Good Economic News Finally Arrives
(This article is part of a series on how to view economic news. To see why you shouldn't react to such news, see Wednesday's post "Why Good Economic News Isn't a Good Indicator for Stocks.")
It looks like the good recent economic news is causing investors to jump back into stocks. Many investors fled the equity markets after the recent financial crisis and continued to run away despite the strong rally we've been experiencing since the low of March 9, 2009. The S&P 500 Index closed March 9, 2009 at 676. The price-only index is up 86 percent since then. Including dividends, the return would be even higher.
However, now that good news appears on the horizon, many investors are plowing back into stocks.

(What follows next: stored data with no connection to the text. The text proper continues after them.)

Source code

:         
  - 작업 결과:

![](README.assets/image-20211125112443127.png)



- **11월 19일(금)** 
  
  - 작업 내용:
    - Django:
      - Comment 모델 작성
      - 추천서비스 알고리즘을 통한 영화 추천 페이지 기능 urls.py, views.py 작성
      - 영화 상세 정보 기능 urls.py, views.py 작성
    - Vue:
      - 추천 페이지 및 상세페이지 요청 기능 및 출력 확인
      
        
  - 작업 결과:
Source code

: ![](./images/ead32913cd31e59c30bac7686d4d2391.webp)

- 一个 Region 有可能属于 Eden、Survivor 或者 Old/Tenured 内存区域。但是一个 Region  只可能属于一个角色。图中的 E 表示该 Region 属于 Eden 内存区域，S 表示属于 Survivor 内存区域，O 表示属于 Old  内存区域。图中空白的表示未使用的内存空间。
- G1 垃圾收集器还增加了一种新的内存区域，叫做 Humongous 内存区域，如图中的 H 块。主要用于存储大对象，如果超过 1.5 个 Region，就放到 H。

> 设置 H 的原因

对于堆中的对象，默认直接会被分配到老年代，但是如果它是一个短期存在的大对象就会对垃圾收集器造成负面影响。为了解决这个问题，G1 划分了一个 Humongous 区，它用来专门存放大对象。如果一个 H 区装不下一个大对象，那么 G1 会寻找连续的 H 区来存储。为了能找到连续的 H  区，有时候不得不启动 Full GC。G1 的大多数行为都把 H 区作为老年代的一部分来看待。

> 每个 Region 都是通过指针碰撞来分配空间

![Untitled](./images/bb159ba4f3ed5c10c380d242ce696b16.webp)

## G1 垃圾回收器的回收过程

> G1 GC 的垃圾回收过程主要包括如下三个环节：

In the past three weeks, equity funds have had inflows totaling $18.8 billion, while bond funds have only seen $1.2 billion.
Here's a quick recap of some of the reasons why investors appear to finally be convinced that the economy is now on safer ground:
- While the unemployment rate remains stubbornly high, new claims for unemployment have fallen sharply, down to 420,000 for the latest reporting week after peaking at 504,000 in August.
- The index of leading economic indicators rose 1.1 percent in November, the fifth straight month of increases, marking a new high for the series which dates back to 1959.
- November retail sales rose a strong 0.8 percent, the fourth increase in the past five months.
- The Federal Reserve continues to pursue a very accommodative monetary policy, keeping the Fed Funds rate basically at zero. And despite the better economic news, it is continuing its bond buying program.
- The uncertainty over tax rates for 2011 was eliminated when Congress passed the extension of the Bush tax cuts. The bill also included another huge dose of fiscal stimulus.
- Economists are now forecasting faster and robust economic growth for 2011. For example, Morgan Stanley recently raised its forecast for the growth of the GDP to 4 percent.